Zicheck got the Desert Inn listed on the National Register of Historic Places in 1994 and converted some of the unused rooms above the restaurant into a modest museum of Yeehaw Junction’s past.
But now she is suffering from health problems and says she is ready to quit the business. She is holding out for a buyer who has a vision for the historic building, not some investor with a mind to tear the place down and build something new.
“They take this down, they’re taking down part of the old Florida, Zicheck said this week. “It’s been through no telling how many hurricanes and it’s still here. It deserves to stay here.”
She is asking $2.4 million for the restaurant and adjacent motel on 3.4 acres. Zicheck thinks there are people out there who could afford to pay it, but she is willing to come down on the price for the right person.
“I just want the building preserved,” she said. “I don’t want to get it into the wrong hands.”
At various times in the past century-plus, the Desert Inn has served as a trading post, gas station, dance hall and brothel. It has always been sort of a strange meeting place, where a man in great need of a bath could walk through one door while a lady dressed in a fur coat strides through the other.
“When I came through yesterday, a couple cowboys came in with spurs. How often do you see that?” said Dave Smith, 47, a businessman on his way back to Tampa from Riviera Beach. He stopped at the Desert Inn two days in a row for cheeseburgers.
These days, burgers are indeed the most popular items on the menu, though the place honors its heritage with gator and frog dinner platters. Not frog legs, Zicheck hastened to point out, but “frogs, with the toenails on. Everything from the neck back.”
About the time Zicheck got the Desert Inn listed on the historic register, she began soliciting memorabilia from Yeehaw Junction’s early days and displayed it above the bar in rooms that hadn’t been used in decades. The bordello suite is the main attraction, with its red carpet, lace pillows and a swing hanging from the ceiling.

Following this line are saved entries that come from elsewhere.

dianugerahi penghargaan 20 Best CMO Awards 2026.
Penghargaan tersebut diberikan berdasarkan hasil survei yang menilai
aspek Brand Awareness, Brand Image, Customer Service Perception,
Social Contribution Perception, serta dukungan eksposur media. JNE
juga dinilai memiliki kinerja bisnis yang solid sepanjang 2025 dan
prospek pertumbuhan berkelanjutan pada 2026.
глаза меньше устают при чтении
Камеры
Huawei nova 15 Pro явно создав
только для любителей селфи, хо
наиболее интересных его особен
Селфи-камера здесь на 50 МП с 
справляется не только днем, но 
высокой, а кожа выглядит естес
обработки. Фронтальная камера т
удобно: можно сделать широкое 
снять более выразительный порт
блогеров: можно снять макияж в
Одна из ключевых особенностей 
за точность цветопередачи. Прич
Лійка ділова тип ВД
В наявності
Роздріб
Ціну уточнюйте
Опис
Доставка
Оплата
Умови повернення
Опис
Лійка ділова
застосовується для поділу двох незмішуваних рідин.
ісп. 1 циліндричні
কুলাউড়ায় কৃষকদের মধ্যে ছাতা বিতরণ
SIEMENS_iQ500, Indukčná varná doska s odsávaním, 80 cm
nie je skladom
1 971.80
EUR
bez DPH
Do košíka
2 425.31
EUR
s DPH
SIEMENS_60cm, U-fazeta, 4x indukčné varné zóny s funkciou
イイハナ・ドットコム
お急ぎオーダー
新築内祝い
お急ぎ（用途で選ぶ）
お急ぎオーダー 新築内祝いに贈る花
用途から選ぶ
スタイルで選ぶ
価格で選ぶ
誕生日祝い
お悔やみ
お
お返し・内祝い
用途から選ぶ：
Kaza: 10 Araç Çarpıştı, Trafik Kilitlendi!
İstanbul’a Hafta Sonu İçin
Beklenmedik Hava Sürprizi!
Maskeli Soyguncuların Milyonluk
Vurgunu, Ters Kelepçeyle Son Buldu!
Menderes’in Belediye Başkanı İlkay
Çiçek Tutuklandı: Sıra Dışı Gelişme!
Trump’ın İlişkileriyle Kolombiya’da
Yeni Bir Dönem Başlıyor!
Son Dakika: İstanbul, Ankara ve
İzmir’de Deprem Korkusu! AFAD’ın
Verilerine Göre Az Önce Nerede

Zicheck has spoken with The Trust for Public Land, a national nonprofit organization that has helped save culturally significant buildings under threat of being developed. The trust bought the historically black Wellsbilt Hotel in Orlando in 1996 and turned it over to a local nonprofit group that converted it into a museum.
Preserving the Desert Inn to promote Osceola’s history fits in with the trust’s mission and “sounds like a great idea,” but the group hasn’t reached an agreement with Zicheck, said Doug Hattaway, a project manager with the trust in Tallahassee.
The inn’s spot on the National Register would make its future owners eligible for a substantial income-tax deduction if they make major renovations consistent with the state’s architectural-preservation standards, said Bob Jones, a historic preservationist with the state’s Bureau of Historic Preservation.
“The idea is to retain as much of the historic material and character of the property, so it basically doesn’t turn into appearing something other than it was 50 years ago,” Jones said. “Often times, changes will occur toward the rear of the property, things that aren’t seen, so the character doesn’t change.”
Zicheck said the new buyers don’t have to continue operating the Desert Inn as a bar and restaurant. They could turn it into a welcome center and gift shop, expand the hotel or develop the museum and charge admission. Just something, she says, that will secure the inn’s place in history.